Tuesday, Cranford Mayor Andy Kalnins said he was glad to hear the college had backed down.
“I think it’s good because there are a lot of different alternatives and a lot of organizations have come forward with other alternatives,” he said, explaining that there needs to be a buffer between the college and the residential area nearby the proposed athletic field site.
However, Kalnins was wary of the postponement.
“I don’t think the field is going away,” the mayor said, adding that he would like to see how things actually evolve.
The college was bombarded with negative input after news broke several weeks ago that a $1.4 million athletic field and six-lane track was in the works. Residents and elected officials, though, turned a deaf ear to the proposed venture, which would have removed approximately 700 trees.
Residents living on Colby Lane, adjacent to the area where the field would have been built, were especially concerned about the impact this facility would have on their quiet neighborhood.
One of the major concerns following Tropical Storm Irene and Superstorm Sandy was that building such a facility would send floodwaters into their area.
Earlier this month the college held a joint meeting of the college board of governors and board of trustees where the field was discussed, but early on it appeared residents would have little say in what was planned.
And, while the college did send out packets to residents regarding the proposed athletic field with seating for 100, residents said it was too little, too late. Additionally, they felt the college was not being forthright or even truthful about the facts they were putting out to the public in regard to the facility.

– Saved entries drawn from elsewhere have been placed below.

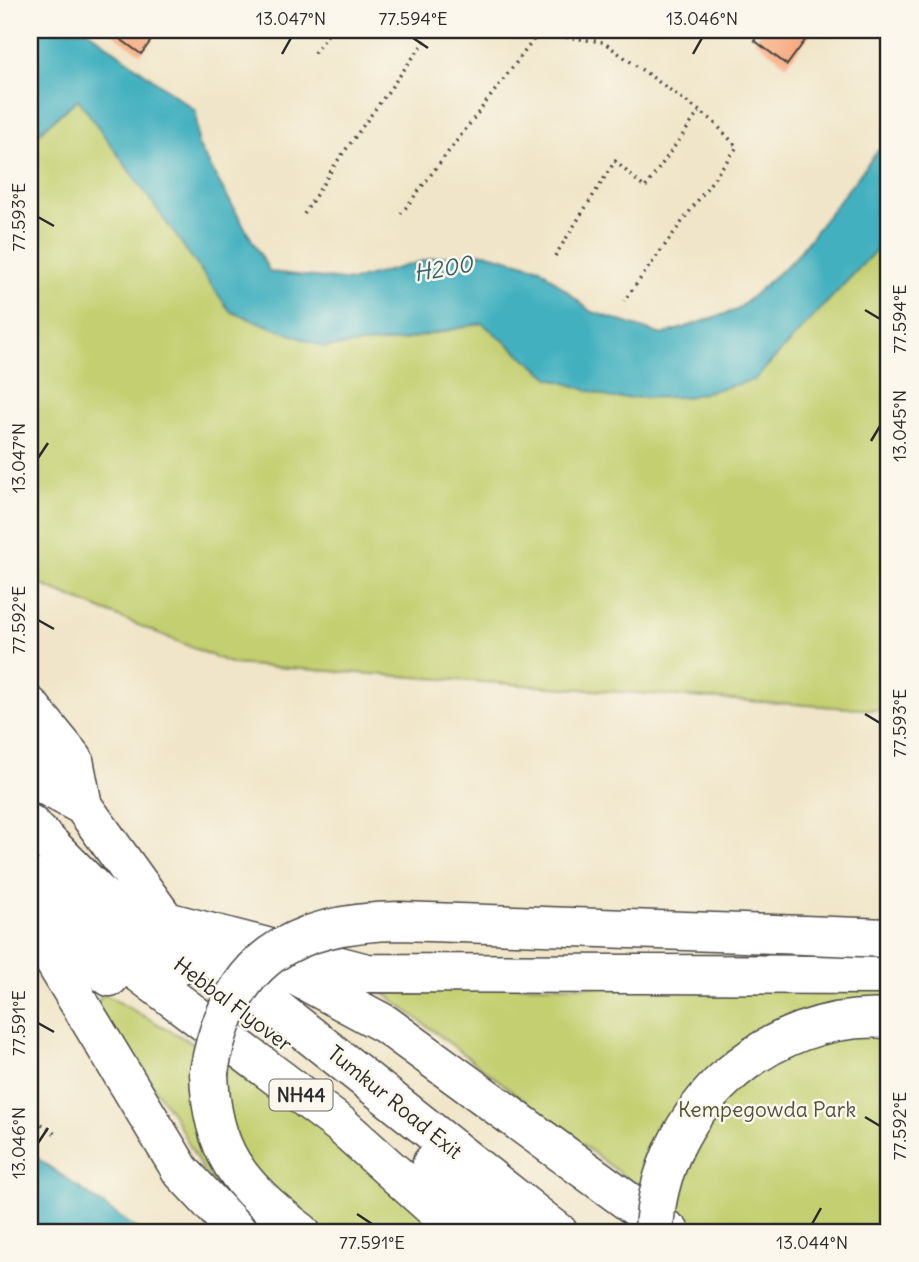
<svg xmlns="http://www.w3.org/2000/svg" width="919" height="1262" viewBox="0 0 919 1262" font-family="Delius,sans-serif">
<style>
.green{fill:#c3cf70;stroke:#777d4e;stroke-width:2}
.water{fill:#42b0bf;stroke:#366e75;stroke-width:2}
.building{fill:#f7ab81}
.lines{fill:none;stroke-linecap:round;stroke-linejoin:round}
.highway-casing{stroke:#494743;stroke-width:41}
.path{stroke:#494743;stroke-width:3.5;stroke-dasharray:2 5;stroke-linecap:butt}
.highway{stroke:#fff;stroke-width:38}
.highway-bridge-casing{stroke:#494743;stroke-width:41;stroke-linecap:butt}
.highway-bridge{stroke:#fff;stroke-width:38}
.ticks{fill:none;stroke:#2b2b2b;stroke-width:2.5}
.labels{text-anchor:middle;dominant-baseline:central;stroke-width:5;stroke-linejoin:round;paint-order:stroke}
.shield{fill:#fbf7ec;stroke:#696865;stroke-width:2}
.shield-label{font-size:19px;font-weight:bold;fill:#2b2b2b}
.street-label{font-size:21px;fill:#2b2b2b;stroke:#fbf7ec}
.park-label{font-size:21px;fill:#51543c;stroke:#fbf7ec}
.water-label{font-size:23px;font-style:italic;fill:#346066;stroke:#fbf7ec}
.neatline{fill:none;stroke:#2b2b2b;stroke-width:2.5}
.ticks-label{font-size:18px;text-anchor:middle;fill:#2b2b2b}
</style>
<rect width="100%" height="100%" fill="#fbf7ec"/>
<filter id="ink" filterUnits="userSpaceOnUse"><feTurbulence type="fractalNoise" baseFrequency=".0143" numOctaves="2"/><feDisplacementMap in="SourceGraphic" scale="14" xChannelSelector="R" yChannelSelector="G"/><feConvolveMatrix kernelMatrix="1 2 1 2 8 2 1 2 1" color-interpolation-filters="sRGB"/></filter>
<filter id="wash" filterUnits="userSpaceOnUse"><feTurbulence type="fractalNoise" baseFrequency=".00686" numOctaves="4" result="noise"/><feDisplacementMap in="SourceGraphic" scale="28" xChannelSelector="R" yChannelSelector="G"/><feGaussianBlur stdDeviation="1.57" result="paint"/><feColorMatrix in="noise" values="0 0 0 0 0 0 0 0 0 0 0 0 0 0 0 0 0 1.4 0 .05"/><feComposite in="paint" operator="in"/></filter>
<g filter="url(#wash)">
<rect width="100%" height="100%" fill="#f0e5c8"/>
<path class="green" d="M 78,99 L 231,312 L 325,347 L 399,341 L 482,323 L 550,378 L 754,380 L 889,236 L 889,711 L 232,664 L 30,580 L 30,140 Z
M 372,984 L 889,989 L 889,1232 L 697,1232 Z
M 104,994 L 331,1120 L 456,1232 L 267,1232 L 203,1171 L 174,1116 L 95,1004 Z"/>
<path class="water" d="M 87,30 L 196,111 L 198,145 L 270,272 L 352,281 L 437,257 L 485,253 L 540,268 L 590,311 L 662,335 L 737,310 L 794,259 L 880,148 L 889,116 L 889,236 L 754,380 L 687,397 L 612,398 L 550,378 L 482,323 L 399,341 L 324,347 L 230,311 L 78,99 L 30,140 L 30,31 Z
M 30,1153 L 141,1232 L 30,1232 Z"/>
<g id="blocks">
<path class="building" d="M 108,30 L 159,30 L 141,54 Z
M 762,30 L 809,30 L 812,31 L 787,65 L 754,40 Z"/>
</g>
</g>
<g filter="url(#ink)">
<use href="#blocks" fill-opacity="0" stroke="#494743" stroke-width="2"/>
<g class="lines">
<g class="highway-casing">
<path id="highway" d="M 30,706 L 74,760 L 83,806
M 30,763 L 48,787 L 83,806 L 166,921 L 558,1232
M 30,824 L 123,918 L 181,965
M 30,877 L 134,969 L 341,1125 L 460,1232
M 30,918 L 110,977
M 166,921 L 367,973 L 889,975
M 35,930 L 181,1171 L 238,1232
M 275,965 L 385,1024 L 670,1232
M 209,1072 C 211,1152 239,1185 301,1232
M 432,1163 L 506,1232"/>
</g>
<path class="path" d="M 547,30 L 555,36 L 603,42 L 712,120 L 737,147 L 624,301
M 314,53 L 331,30
M 304,214 L 336,163 L 433,30
M 401,214 L 541,30
M 555,256 L 615,161 L 645,188 L 699,112
M 30,1116 L 57,1135"/>
<use href="#highway" class="highway"/>
<g class="highway-bridge-casing">
<path id="highway-bridge" d="M 209,1072 C 228,959 292,922 400,921 L 889,938
M 654,1232 C 658,1110 768,1010 889,1019"/>
</g>
<use href="#highway-bridge" class="highway-bridge"/>
</g>
</g>
<path class="ticks" d="M 413,38 L 428,48M 282,54 L 291,38M 693,54 L 702,38M 38,217 L 54,226M 865,310 L 880,319M 871,441 L 880,426M 38,458 L 48,443M 38,620 L 54,629M 865,714 L 880,723M 38,1023 L 54,1032M 865,1117 L 880,1126M 38,1143 L 48,1128M 357,1214 L 372,1224M 812,1224 L 821,1208"/>
<g class="labels">
<rect class="shield" x="269.5" y="1079.5" width="63" height="31" rx="5"/>
<g class="shield-label">
<text x="301" y="1095">NH44</text>
</g>
<g class="street-label">
<text transform="translate(233 1004) rotate(37)">Hebbal Flyover</text>
<text transform="translate(395 1102) rotate(39)">Tumkur Road Exit</text>
</g>
<g class="park-label">
<text x="767" y="1109">Kempegowda Park</text>
</g>
<g class="water-label">
<text transform="translate(443 268) rotate(-10)">H200</text>
</g>
</g>
<rect width="919" height="1262" fill="none" stroke="#fbf7ec" stroke-width="77"/>
<rect x="38" y="38" width="842" height="1186" class="neatline"/>
<g class="ticks-label">
<text x="291" y="25">13.047°N</text>
<text x="413" y="25">77.594°E</text>
<text x="702" y="25">13.046°N</text>
<text transform="translate(19 217) rotate(-90)" y="6">77.593°E</text>
<text transform="translate(900 319) rotate(-90)" y="6">77.594°E</text>
<text transform="translate(900 426) rotate(-90)" y="6">13.045°N</text>
<text transform="translate(19 458) rotate(-90)" y="6">13.047°N</text>
<text transform="translate(19 620) rotate(-90)" y="6">77.592°E</text>
<text transform="translate(900 723) rotate(-90)" y="6">77.593°E</text>
<text transform="translate(19 1023) rotate(-90)" y="6">77.591°E</text>
<text transform="translate(900 1126) rotate(-90)" y="6">77.592°E</text>
<text transform="translate(19 1143) rotate(-90)" y="6">13.046°N</text>
<text x="372" y="1249">77.591°E</text>
<text x="812" y="1249">13.044°N</text>
</g>
</svg>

A resident living adjacent to the proposed site where the tennis courts are now located pointed out in a letter to LocalSource that residents were only informed two weeks before the board of trustee and board of governors meeting.
Also at issue was the fact the college indicated it was the only community college with athletic teams but no sports field. One resident took particular umbrage with that statement.
“They are not the only community college with athletic teams and no sports field,” said Julie Exarhakos, adding there are very few county colleges in the state with lacrosse and track teams and according to the latest institutional data available on the New Jersey Department of Higher Education website, only Bergen, Essex, Gloucester and Middlesex have track teams out of the 19 county colleges.
Cranford Township Engineer Richard Marsden also had reservations about the proposed athletic field, and said so in a memo LocalSource obtained using the Open Public Records Act.
The memo, sent to the senior engineer of the land development company for the college, pointed out that he had issues about 4.3 acres of wooded land being removed for the field. He also brought up the fact that there was less than 20-feet between the disturbed area and top of the slope and the southern end of Colby Lane, and the fact there would not be a buffer of trees in this area.
Interestingly, he also brought out that because the grading in this area would change, the college had to have a swale to collect this runoff prior to it entering the wooded area adjacent to the residential area of Colby Lane. The township engineer also had concerns because no plan for lighting was submitted to the township for review, pointing out that “lighting cannot flood the residential area.”
Lastly, Marsden stressed that Cranford is a community that “is plagued with flooding problems.”
“We are always looking for solutions and ways to reduce runoff and create more pervious surface,” the township engineer said in his letter.